-- GIVEN TEXT --
Relocation Before Initial Custody
To obtain a court order for custody and visitation, parents generally must open a case in the Tennessee state courts and negotiate a "parenting plan" that includes the child's schedule and explains each parent's legal rights. If parents cannot agree on custody, the court must make the decision for them. If a parent relocates before receiving a custody order, the move might affect the court's view of the family's circumstances when reviewing the custody factors. For example, the court may consider each parent's ability to provide the child with a stable home and continuity. However, Tennessee domestic violence laws specifically protect a parent's right to relocate as a response to child abuse perpetrated by the other parent; in this case, the court cannot use the relocation as a reason to limit the relocating parent's custody rights.
Required Steps for Relocation
After parents receive a court order for custody or have negotiated a parenting plan, either parent might want to change the arrangement because of an impending move. Tennessee parental relocation laws include several requirements that the relocating parent must meet before the move. These laws apply to every parent who "is spending intervals of time with a child," because a move could affect visitation schedules as well as custody. If a parent plans to move to another state, or more than 100 miles from the other parent's current home, the state requires written notice to the other parent at least 60 days before the move. If the parents don't agree to an updated custody and visitation arrangement, the parent who plans to move must file a petition in state court and obtain court approval.

-- EXERCISES --
1) Answer from the passage on Tennessee parental relocation:
(a) How many days of written notice must a parent give before moving to another state or more than 100 miles away?
(b) What example does the passage give of something the court may consider when reviewing the custody factors?
(c) To which parents do the relocation laws apply, in the passage's own words?
2) Resume the passage on Tennessee parental relocation, starting after its final sentence.
The material after this point is separate from the passage on Tennessee parental relocation.

-- PROVIDED INFORMATION --
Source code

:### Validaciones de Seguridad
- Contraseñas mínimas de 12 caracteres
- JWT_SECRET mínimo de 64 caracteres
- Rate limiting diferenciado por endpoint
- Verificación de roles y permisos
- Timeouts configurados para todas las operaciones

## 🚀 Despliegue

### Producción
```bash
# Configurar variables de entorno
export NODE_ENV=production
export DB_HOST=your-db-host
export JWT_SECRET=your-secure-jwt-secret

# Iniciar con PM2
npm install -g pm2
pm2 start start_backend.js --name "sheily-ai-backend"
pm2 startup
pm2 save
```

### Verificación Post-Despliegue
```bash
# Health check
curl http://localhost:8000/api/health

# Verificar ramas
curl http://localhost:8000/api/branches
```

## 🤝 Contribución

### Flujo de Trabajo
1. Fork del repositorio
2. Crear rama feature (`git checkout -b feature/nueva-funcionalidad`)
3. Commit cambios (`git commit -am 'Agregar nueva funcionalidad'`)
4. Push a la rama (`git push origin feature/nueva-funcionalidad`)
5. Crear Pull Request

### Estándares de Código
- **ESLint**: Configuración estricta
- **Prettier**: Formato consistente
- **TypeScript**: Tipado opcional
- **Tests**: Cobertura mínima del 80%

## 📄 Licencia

-- RESPONSE LIST --
1)
(a) At least 60 days.
(b) Each parent's ability to provide the child with a stable home and continuity.
(c) Every parent who "is spending intervals of time with a child."

2)
The Child’s Best Interest
When parents cannot agree on a new visitation schedule to accommodate the relocation, a Tennessee court may need to establish a visitation schedule on the parents' behalf. If the moving parent wants to relocate with the child and the other parent opposes the petition to do so, the court must decide whether to allow the child's relocation. In both types of cases, the court must make a decision based on the child's best interest. The court must consider factors such as the child's need for stability, his ties to a community and school, the parents' willingness to follow a court-ordered visitation schedule, the parents' physical and mental health and the child's relationship with each parent.
Reasons to Deny Parental Relocation
Tennessee law specifies several reasons which require the court to deny a parent's petition for relocation. For example, the court may deny permission to relocate if the parent doesn't have a reasonable purpose for the move or if the court believes the relocating parent has a vindictive motive. The court may also deny the petition if the parent plans to relocate with the child to an area that lacks adequate schools or medical facilities to meet the child's needs. In addition, the court might consider the emotional effect on the child or the potential physical harm if the parent plans to move in with someone who has a history of child abuse, domestic violence or substance abuse.